With the aid of a telephoto lens, Mount Rainier dwarfs the Tacoma skyline and ships on Commencement Bay, as seen from Dune Peninsula, a newly opened annex of Point Defiance Park.
I’ve been fortunate to hook up with Journey, the magazine published by AAA of Washington, for which I’m working on three freelance travel-writing assignments.
One is a little piece for their website, part of a series of day-trip getaways. This one focuses on Tacoma.

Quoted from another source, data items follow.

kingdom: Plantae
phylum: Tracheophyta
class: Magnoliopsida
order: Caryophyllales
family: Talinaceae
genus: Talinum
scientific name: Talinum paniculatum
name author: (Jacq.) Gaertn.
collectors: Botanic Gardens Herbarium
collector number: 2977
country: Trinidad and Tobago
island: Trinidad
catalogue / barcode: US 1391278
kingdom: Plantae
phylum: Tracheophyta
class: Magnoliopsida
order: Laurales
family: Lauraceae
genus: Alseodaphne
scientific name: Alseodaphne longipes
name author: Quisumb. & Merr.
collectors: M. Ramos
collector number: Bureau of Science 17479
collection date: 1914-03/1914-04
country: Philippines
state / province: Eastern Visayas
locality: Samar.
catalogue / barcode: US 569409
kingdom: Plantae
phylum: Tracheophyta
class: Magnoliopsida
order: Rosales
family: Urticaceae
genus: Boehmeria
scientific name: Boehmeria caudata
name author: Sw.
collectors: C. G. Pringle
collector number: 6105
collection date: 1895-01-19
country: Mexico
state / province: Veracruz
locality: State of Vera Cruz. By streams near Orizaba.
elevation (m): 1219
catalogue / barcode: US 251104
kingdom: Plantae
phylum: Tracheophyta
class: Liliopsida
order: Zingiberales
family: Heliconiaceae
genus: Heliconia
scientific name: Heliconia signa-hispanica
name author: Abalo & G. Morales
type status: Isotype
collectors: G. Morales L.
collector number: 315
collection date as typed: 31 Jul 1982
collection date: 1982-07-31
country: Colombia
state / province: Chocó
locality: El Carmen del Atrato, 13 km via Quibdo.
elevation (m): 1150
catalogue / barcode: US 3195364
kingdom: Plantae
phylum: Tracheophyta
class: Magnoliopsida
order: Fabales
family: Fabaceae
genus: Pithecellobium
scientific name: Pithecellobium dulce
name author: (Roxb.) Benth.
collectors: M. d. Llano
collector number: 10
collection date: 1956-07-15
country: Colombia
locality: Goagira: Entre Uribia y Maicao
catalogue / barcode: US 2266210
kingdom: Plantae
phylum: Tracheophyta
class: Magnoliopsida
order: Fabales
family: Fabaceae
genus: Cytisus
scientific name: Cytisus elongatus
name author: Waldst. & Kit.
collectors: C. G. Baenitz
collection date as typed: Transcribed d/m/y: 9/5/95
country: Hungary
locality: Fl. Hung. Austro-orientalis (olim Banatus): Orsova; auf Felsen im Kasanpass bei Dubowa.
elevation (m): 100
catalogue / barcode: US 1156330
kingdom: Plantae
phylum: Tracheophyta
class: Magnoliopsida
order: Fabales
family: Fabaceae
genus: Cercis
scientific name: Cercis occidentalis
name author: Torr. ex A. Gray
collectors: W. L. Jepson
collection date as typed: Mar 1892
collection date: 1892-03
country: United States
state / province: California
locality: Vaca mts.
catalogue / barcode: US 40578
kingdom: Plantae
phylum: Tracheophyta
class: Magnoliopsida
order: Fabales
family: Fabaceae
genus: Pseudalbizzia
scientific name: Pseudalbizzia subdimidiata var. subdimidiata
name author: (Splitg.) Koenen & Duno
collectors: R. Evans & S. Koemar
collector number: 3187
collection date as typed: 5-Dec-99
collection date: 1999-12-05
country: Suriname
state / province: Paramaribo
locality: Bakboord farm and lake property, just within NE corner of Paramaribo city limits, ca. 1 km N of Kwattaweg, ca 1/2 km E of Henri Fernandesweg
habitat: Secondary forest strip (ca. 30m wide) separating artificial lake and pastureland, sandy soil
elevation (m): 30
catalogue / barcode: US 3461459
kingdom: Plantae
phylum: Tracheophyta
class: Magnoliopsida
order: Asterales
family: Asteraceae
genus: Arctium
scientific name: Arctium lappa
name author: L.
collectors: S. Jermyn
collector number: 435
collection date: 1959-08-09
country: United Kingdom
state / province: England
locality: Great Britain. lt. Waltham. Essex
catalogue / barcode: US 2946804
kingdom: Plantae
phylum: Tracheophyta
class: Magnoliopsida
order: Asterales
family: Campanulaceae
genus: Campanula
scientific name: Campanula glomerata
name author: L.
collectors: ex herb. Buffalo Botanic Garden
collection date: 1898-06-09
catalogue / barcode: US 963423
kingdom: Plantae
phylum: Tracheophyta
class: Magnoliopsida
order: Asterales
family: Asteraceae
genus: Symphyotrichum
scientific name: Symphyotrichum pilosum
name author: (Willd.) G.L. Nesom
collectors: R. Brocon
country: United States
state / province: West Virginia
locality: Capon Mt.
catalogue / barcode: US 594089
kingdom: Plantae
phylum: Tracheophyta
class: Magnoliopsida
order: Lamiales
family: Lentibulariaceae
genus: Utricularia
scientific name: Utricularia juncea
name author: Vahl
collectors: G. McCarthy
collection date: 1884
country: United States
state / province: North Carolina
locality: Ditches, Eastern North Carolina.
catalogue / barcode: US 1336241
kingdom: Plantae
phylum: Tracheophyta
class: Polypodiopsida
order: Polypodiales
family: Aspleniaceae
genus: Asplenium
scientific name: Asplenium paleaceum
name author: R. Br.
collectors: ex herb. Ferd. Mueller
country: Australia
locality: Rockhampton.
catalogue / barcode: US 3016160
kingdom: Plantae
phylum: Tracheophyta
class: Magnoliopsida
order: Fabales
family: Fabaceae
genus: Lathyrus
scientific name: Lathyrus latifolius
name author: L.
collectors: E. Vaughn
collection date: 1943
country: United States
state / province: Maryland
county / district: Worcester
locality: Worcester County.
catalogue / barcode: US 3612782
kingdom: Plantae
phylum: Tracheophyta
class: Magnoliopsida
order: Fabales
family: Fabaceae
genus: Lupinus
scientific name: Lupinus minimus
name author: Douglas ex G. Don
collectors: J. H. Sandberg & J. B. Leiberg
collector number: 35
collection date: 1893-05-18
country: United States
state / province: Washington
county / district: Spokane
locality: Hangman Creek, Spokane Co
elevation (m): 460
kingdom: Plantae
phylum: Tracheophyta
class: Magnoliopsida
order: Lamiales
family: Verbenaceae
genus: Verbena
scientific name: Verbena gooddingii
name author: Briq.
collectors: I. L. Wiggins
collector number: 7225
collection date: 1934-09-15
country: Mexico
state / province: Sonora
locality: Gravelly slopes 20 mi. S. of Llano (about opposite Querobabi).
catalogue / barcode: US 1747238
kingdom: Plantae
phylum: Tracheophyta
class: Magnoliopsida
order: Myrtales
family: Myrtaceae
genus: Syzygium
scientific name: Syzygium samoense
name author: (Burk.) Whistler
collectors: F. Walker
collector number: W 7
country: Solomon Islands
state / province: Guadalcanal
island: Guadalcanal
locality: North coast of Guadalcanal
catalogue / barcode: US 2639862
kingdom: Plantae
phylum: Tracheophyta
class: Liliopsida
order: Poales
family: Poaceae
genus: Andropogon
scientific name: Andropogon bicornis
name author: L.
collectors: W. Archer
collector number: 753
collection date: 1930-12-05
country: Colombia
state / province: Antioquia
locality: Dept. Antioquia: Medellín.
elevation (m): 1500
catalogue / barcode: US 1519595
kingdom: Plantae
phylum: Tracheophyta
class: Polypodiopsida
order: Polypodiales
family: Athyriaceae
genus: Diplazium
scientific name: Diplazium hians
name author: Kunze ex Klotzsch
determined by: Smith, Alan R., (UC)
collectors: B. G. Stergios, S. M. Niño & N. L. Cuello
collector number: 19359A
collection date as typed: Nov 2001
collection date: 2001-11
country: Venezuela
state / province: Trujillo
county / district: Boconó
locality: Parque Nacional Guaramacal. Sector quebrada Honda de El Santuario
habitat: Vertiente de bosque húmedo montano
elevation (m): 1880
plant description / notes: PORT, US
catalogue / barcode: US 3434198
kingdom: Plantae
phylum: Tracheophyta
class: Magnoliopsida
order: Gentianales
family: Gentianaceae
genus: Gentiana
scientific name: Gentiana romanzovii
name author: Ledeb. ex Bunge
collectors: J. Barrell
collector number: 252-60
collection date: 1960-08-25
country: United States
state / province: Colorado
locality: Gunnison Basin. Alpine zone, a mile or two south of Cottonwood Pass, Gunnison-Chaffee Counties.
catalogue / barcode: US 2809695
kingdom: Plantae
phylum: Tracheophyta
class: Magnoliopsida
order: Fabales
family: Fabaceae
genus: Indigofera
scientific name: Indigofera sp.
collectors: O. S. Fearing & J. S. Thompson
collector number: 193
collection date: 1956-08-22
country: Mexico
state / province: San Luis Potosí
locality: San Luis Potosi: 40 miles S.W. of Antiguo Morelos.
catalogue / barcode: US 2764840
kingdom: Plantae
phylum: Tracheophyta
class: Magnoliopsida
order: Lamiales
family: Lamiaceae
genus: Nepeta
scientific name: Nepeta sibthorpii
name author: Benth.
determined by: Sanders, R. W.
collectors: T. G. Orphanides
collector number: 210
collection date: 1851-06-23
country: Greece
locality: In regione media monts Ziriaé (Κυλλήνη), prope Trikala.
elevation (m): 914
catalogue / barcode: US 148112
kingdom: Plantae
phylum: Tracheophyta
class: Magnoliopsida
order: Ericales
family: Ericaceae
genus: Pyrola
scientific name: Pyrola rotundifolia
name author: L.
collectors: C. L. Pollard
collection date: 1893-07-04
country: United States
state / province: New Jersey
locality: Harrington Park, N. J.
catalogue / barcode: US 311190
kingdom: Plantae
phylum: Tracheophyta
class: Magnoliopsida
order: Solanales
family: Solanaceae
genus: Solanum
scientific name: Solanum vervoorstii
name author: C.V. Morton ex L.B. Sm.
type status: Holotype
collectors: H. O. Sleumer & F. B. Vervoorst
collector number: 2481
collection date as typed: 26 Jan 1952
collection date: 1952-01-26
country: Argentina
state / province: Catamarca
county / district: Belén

So on Wednesday I visited Tacoma for a fresh look. And this town, which many Seattleites a few decades ago sneered at as the armpit of Puget Sound, continues to surprise me. Among other things, I found a newly minted section of its famous Point Defiance Park dubbed Dune Peninsula, which opened in June. It’s a gorgeous park of waterfront paths, sweeping lawns and dramatic earthscapes created on a former Superfund site where the now-defunct ASARCO copper smelter once dumped its slag. The name “Dune” comes from the futuristic novel by Tacoma native Frank Herbert, whose tale set on a harsh and inhospitable desert planet is said to have been influenced by his life experience in Tacoma in the 1950s, when it was one of the nation’s most polluted cities.
Among Dune Peninsula’s attractions, on a clear day such as I experienced on Wednesday, is perhaps the best panoramic view of Mount Rainier that you’ll get anywhere (as seen above). That this showcase piece of parkland grew from a toxic waste dump is an inspiring tale of rejuvenation.
When AAA publishes the piece online in a couple months, I’ll post a link so you can read all about it.